[Saved data entries]
========================

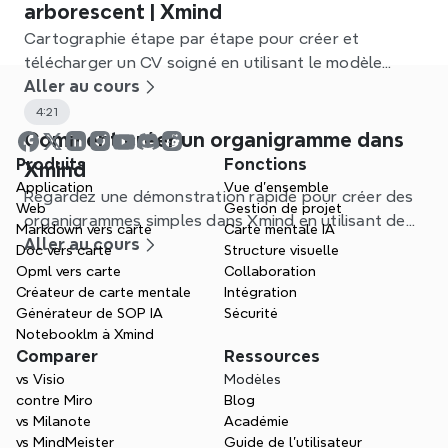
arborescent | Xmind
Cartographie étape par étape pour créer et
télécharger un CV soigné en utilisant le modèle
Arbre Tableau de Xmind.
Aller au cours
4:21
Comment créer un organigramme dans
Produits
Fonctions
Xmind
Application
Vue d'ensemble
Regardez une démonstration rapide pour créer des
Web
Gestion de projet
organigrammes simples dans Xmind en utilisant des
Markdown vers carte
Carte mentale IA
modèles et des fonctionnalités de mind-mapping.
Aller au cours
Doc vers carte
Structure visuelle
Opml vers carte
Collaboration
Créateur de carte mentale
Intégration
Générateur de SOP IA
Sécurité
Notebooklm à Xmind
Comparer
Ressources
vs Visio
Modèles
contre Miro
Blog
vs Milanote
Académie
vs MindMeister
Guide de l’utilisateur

========================

#### What the task asks:
Quote every one of the lines above word for word, leaving out the pictures.

#### Answer to this task:
arborescent | Xmind
Cartographie étape par étape pour créer et
télécharger un CV soigné en utilisant le modèle
Arbre Tableau de Xmind.
Aller au cours
4:21
Comment créer un organigramme dans
Produits
Fonctions
Xmind
Application
Vue d'ensemble
Regardez une démonstration rapide pour créer des
Web
Gestion de projet
organigrammes simples dans Xmind en utilisant des
Markdown vers carte
Carte mentale IA
modèles et des fonctionnalités de mind-mapping.
Aller au cours
Doc vers carte
Structure visuelle
Opml vers carte
Collaboration
Créateur de carte mentale
Intégration
Générateur de SOP IA
Sécurité
Notebooklm à Xmind
Comparer
Ressources
vs Visio
Modèles
contre Miro
Blog
vs Milanote
Académie
vs MindMeister
Guide de l’utilisateur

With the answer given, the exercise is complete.